ST. AUGUSTINE, Fla. (Feb. 13, 2012) – An historic seawall in the nation’s oldest city will soon be getting a makeover, nearly two centuries after the U.S. military started construction on the initial project in Northeast Florida.

Members of the Florida National Guard joined with local dignitaries Monday morning for the groundbreaking ceremony of the Seawall Rehabilitation Project in downtown St. Augustine. Soldiers and Airmen helped kick off a $6.3 million project to restore a 175-year-old seawall stretching south along the bay front from the city’s center to the Florida National Guard headquarters.

Adjutant General of Florida Maj. Gen. Emmett Titshaw Jr. joined U.S. Rep. John Mica, Director of Florida Division of Emergency Management Bryan Koon, and St. Augustine Mayor Joseph Boles at the city’s marina to announce the start of the year-long project.

The seawall restoration will not only help protect the immediate area from flooding by tropical storms, but is intended to beautify the downtown bay front. The new seawall will include a twelve-foot wide barrier into Matanzas Bay, and encapsulate the historic seawall as part of a new waterfront park.

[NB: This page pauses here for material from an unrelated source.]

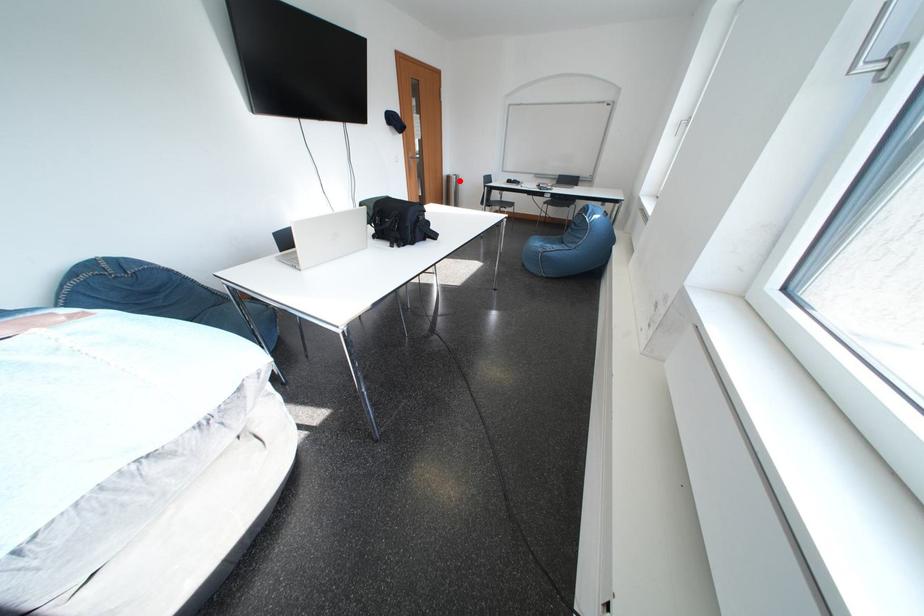
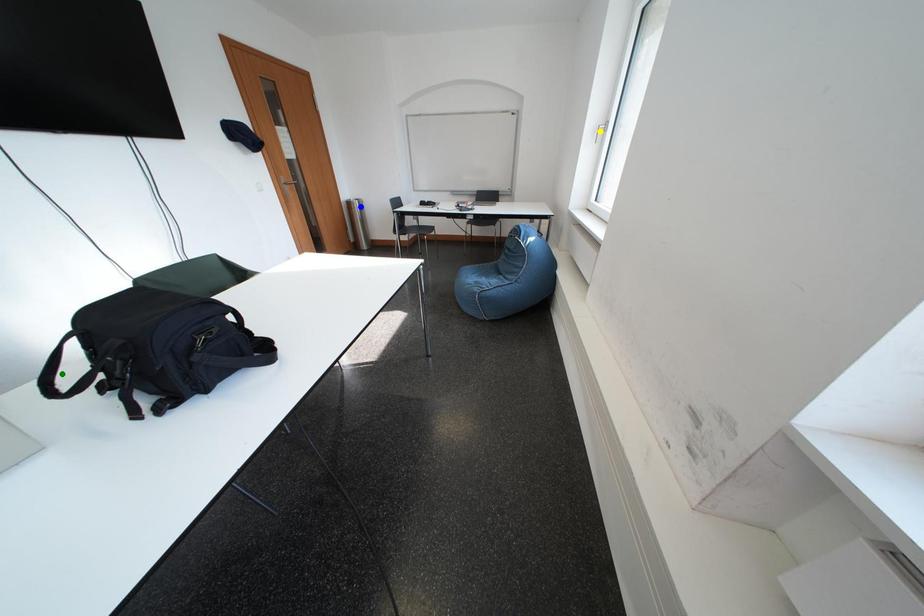
Question: I am providing you with two images of the same scene from different viewpoints. A red point is marked on the first image. You are given multiple points on the second image. Which mark in image 2 goes with the point in image 1?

Adjutant General of Florida Maj. Gen. Emmett Titshaw Jr. (second from left) joins state and local dignitaries in breaking ground on the Seawall Rehabilitation Project in downtown St. Augustine, Feb. 13, 2012. Soldiers and Airmen helped kick off the $6.3 million project to restore a 175-year-old seawall stretching south along the bay front from the city's center to the Florida National Guard headquarters. Photo by Debra Cox

According to Maj. Gen. Titshaw, the fact that the original seawall was designed and built by West Point graduates and military engineers in the early 19th century adds to the proud military heritage of St. Augustine – a heritage that modern-day Guardsmen carry on each day.

“We in the Florida National Guard are privileged that we have some sort of oversight into the protection and well-being of the citizens of not only the city, but of our state and nation,” he said. “…The Florida National Guard is proud to be a part of that and we will be proud about a year from now when we stand here and celebrate the completion of this project. It will add one more jewel to the crown that St. Augustine wears.”

The original seawall was constructed between 1837 and 1846 by military engineers incorporating cut blocks of coquina topped with a layer of granite. The new wall will be constructed with joint funds from the Florida Division of Emergency Management and the City of St. Augustine. It is scheduled for completion in 2012.

The new seawall restoration will be completed in time for St. Augustine’s 450th Celebration, commemorating the founding of the settlement by the Spanish in 1565.